Bei den zur Tabelle festgestellten Ansprüchen der Gläubiger würde es sich ausnahmslos um Geldschulden handeln, deren Erfüllungsort gemäß §§ 269 Abs. 1, 270 Abs. 4 BGB der Sitz der Gesellschaft sei. Im einzelnen würde es sich u.a. um folgende Ansprüche handeln:
– Rechtsanwaltshonorar in Höhe von 1613,05 €;
– Notarhonorar in Höhe von 1865,09 €;
– Beiratsvergütung in Höhe von 5236,00 €;
– Forderung aus Dienstleistungsvertrag in Höhe von 357,00 €
Der Kläger beantragt,
1) die Beklagte zu verurteilen, an den Kläger 4568,76 € nebst Zinsen in Höhe von 5 Prozentpunkten über dem jeweiligen Basiszinssatz seit dem 25.04.2017 zu zahlen;
2) die Beklagte zu verurteilen, den Kläger von den angefallenen vorgerichtlichen Rechtsverfolgungskosten in Höhe von 492,54 € nebst Zinsen in Höhe von 5 Prozentpunkten seit dem 26.04.2018 freizustellen.
Die Beklagte beantragt, die Klage abzuweisen.
Die Beklagte meint, das angerufene Gericht sei örtlich nicht zuständig. Eine Zuständigkeit ergebe sich insbesondere nicht aus § 29 Abs. 1 ZPO. Es liege vielmehr allein eine Zuständigkeit des Gerichts am Wohnsitz der Beklagten vor.

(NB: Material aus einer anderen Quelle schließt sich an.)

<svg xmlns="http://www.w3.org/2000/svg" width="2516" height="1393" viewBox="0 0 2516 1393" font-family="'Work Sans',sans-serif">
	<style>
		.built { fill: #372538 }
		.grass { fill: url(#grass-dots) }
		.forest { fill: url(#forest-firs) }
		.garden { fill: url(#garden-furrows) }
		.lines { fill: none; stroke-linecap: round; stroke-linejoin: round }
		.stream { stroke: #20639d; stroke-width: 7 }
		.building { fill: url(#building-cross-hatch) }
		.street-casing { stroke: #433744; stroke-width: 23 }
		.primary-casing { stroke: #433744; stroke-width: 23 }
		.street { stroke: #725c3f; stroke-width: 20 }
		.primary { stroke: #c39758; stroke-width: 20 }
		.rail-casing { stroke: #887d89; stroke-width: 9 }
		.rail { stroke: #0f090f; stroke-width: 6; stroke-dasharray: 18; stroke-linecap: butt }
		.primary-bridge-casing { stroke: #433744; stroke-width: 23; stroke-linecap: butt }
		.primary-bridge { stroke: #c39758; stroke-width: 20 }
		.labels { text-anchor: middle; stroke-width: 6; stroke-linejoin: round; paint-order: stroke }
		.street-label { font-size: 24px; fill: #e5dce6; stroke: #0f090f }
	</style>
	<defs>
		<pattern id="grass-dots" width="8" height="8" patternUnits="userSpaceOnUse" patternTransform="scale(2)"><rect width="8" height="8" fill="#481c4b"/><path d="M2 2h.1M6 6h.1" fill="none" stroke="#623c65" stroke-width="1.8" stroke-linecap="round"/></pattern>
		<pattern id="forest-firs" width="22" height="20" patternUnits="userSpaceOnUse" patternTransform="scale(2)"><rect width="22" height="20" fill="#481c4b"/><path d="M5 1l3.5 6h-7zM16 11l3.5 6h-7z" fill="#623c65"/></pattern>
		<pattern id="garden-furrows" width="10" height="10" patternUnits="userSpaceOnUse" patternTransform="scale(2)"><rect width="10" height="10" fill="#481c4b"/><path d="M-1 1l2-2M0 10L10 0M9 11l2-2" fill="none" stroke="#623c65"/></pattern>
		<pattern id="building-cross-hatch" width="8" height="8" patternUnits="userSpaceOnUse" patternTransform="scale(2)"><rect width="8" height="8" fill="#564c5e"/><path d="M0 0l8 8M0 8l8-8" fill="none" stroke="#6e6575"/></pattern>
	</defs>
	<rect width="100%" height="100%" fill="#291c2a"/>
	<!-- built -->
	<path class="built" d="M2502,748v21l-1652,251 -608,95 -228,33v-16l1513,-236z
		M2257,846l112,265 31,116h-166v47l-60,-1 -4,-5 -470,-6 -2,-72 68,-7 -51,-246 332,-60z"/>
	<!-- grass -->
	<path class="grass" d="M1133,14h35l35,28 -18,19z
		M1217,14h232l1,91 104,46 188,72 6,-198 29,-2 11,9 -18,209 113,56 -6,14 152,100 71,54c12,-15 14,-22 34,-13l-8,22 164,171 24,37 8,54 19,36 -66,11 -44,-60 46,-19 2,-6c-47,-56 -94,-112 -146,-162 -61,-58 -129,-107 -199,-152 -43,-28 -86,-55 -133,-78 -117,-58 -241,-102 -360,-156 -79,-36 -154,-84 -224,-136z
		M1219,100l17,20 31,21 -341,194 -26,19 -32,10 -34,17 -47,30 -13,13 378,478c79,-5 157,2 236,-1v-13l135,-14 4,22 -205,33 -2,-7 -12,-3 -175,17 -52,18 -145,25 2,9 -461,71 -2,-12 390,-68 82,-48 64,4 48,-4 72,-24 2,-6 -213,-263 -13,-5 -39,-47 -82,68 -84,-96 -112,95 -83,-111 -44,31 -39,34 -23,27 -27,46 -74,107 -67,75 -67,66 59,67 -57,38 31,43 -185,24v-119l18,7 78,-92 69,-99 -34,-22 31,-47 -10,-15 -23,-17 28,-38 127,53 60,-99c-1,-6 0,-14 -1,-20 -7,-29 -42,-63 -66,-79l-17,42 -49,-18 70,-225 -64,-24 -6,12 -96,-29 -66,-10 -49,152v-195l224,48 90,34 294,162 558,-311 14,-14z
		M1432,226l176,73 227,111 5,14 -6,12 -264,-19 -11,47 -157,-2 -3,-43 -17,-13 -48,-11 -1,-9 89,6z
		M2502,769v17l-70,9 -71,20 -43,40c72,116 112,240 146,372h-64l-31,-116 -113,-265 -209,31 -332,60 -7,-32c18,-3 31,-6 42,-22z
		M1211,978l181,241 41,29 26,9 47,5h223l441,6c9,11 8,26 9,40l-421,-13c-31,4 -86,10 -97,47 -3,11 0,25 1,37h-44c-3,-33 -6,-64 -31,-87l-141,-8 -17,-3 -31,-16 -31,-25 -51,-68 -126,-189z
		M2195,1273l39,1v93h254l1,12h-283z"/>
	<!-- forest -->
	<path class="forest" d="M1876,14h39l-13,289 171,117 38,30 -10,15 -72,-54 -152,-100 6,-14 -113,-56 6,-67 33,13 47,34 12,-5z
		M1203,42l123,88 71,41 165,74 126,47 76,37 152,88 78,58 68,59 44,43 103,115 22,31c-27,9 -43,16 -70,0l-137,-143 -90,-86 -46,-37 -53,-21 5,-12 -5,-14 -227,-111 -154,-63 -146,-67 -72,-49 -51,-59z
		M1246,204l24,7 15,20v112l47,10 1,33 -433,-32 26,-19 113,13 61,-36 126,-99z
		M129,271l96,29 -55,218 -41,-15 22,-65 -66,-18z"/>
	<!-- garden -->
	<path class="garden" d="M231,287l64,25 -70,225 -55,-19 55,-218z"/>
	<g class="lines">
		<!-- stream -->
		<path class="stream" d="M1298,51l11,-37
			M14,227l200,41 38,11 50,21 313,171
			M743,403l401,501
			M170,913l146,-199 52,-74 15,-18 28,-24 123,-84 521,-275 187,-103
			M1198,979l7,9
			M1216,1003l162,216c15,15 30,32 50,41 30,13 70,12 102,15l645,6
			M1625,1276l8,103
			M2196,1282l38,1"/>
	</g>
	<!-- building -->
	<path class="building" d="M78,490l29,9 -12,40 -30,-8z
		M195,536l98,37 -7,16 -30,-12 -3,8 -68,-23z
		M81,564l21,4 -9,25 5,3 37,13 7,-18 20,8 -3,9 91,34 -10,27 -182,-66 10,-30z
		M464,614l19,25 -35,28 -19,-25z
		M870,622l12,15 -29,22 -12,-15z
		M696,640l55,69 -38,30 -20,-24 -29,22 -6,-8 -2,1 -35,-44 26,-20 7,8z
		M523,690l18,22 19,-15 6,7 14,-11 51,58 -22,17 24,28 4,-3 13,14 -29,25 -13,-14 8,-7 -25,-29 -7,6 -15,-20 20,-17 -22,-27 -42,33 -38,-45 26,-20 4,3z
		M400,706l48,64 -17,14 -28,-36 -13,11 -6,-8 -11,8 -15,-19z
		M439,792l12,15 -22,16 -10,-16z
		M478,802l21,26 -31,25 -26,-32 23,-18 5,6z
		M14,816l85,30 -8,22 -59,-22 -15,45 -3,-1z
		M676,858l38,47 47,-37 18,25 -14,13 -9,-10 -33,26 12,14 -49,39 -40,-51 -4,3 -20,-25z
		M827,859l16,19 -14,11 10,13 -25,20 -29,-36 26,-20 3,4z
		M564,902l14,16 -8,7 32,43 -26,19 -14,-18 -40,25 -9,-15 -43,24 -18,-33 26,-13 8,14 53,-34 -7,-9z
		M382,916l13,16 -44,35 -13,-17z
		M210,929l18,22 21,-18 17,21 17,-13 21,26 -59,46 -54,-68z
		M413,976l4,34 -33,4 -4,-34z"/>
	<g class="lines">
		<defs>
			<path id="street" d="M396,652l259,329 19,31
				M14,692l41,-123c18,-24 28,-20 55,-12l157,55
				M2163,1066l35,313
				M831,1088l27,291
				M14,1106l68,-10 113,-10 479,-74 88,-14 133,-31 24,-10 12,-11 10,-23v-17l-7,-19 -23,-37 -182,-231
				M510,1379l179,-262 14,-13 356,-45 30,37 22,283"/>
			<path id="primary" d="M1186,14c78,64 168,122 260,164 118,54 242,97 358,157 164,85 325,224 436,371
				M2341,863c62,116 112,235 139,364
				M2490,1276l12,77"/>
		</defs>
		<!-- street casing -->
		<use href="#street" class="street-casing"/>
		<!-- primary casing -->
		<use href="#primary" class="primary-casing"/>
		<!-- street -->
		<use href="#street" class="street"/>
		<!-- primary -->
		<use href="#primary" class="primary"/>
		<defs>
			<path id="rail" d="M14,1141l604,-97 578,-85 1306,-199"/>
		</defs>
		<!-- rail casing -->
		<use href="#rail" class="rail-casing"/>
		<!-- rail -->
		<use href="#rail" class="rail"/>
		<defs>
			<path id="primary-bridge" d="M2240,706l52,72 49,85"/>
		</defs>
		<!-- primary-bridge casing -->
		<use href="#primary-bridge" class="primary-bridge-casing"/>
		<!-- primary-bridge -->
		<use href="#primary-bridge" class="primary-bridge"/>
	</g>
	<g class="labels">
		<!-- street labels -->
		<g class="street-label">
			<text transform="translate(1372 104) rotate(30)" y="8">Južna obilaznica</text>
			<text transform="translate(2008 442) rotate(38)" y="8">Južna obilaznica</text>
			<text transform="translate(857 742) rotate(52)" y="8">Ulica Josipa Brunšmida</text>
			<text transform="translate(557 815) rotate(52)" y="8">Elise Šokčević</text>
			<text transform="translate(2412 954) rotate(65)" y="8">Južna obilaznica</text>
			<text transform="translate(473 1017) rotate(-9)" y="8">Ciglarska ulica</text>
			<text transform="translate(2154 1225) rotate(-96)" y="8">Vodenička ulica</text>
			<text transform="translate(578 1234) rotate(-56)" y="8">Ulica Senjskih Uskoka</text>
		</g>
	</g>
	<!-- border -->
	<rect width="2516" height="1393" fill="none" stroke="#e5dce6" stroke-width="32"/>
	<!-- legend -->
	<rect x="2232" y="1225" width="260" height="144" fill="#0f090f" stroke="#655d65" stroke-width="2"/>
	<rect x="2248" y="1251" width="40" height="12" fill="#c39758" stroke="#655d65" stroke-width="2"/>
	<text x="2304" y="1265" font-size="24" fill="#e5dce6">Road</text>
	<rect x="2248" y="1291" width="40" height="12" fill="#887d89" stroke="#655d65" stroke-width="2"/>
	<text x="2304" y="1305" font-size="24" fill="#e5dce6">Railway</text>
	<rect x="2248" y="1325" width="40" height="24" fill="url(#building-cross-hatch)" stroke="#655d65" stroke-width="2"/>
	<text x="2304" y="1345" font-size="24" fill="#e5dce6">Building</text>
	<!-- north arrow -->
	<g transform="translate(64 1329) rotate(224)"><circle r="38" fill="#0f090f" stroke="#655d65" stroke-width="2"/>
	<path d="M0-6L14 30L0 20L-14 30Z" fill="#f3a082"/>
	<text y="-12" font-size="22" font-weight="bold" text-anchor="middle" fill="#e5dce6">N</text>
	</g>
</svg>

Hinsichtlich der von ihm angeführten Forderungen habe es der Kläger versäumt darzulegen und zu beweisen, dass nicht ein abweichender Erfüllungsort zwischen der Schuldnerin und den Gläubigern vereinbart worden ist.
Hinsichtlich der Einzelheiten des Sach- und Streitstandes wird auf die Schriftsätze der Parteien nebst Anlagen sowie den übrigen Akteninhalt verwiesen.
Das Gericht hat mit Beschluss vom 16.06.2020 die abgesonderte Verhandlung über die Zulässigkeit der Klage angeordnet.
Mit Beschluss vom 01.02.2021 hat das Gericht im Einverständnis beider Parteien das schriftliche Verfahren angeordnet. Als Zeitpunkt, der dem Schluss der mündlichen Verhandlung entspricht, hat es den 23.02.2021 bestimmt.
Entscheidungsgründe
Die Klage ist zulässig. Insbesondere ist das angerufene Gericht gemäß § 29 Abs. 1 ZPO örtlich zuständig. Hiernach ist für Streitigkeiten aus einem Vertragsverhältnis das Gericht des Ortes zuständig, an dem die streitige Verpflichtung zu erfüllen ist.
Bei den hier geltend gemachten Ansprüchen handelt es sich nicht um Ansprüche der Kommanditgesellschaft gegen die Kommanditisten auf Einzahlung der Pflichtanlage. Vielmehr handelt es sich um eigene Haftungsansprüche der Gläubiger gegen die Kommanditisten für die Erfüllung von Ansprüchen der Gläubiger gegen die Kommanditgesellschaft. Diese Ansprüche aus §§ 172 Abs. 4, 171 Abs. 1 HGB werden nach Eröffnung des Insolvenzverfahrens zwar vom Insolvenzverwalter geltend gemacht (§ 171 Abs. 2 HGB). § 171 Abs. 2 HGB ändert aber nichts daran, dass der Insolvenzverwalter materiell-rechtlich (Haftungs-)Ansprüche der Gläubiger geltend macht (Bork NJW 2018, 2985).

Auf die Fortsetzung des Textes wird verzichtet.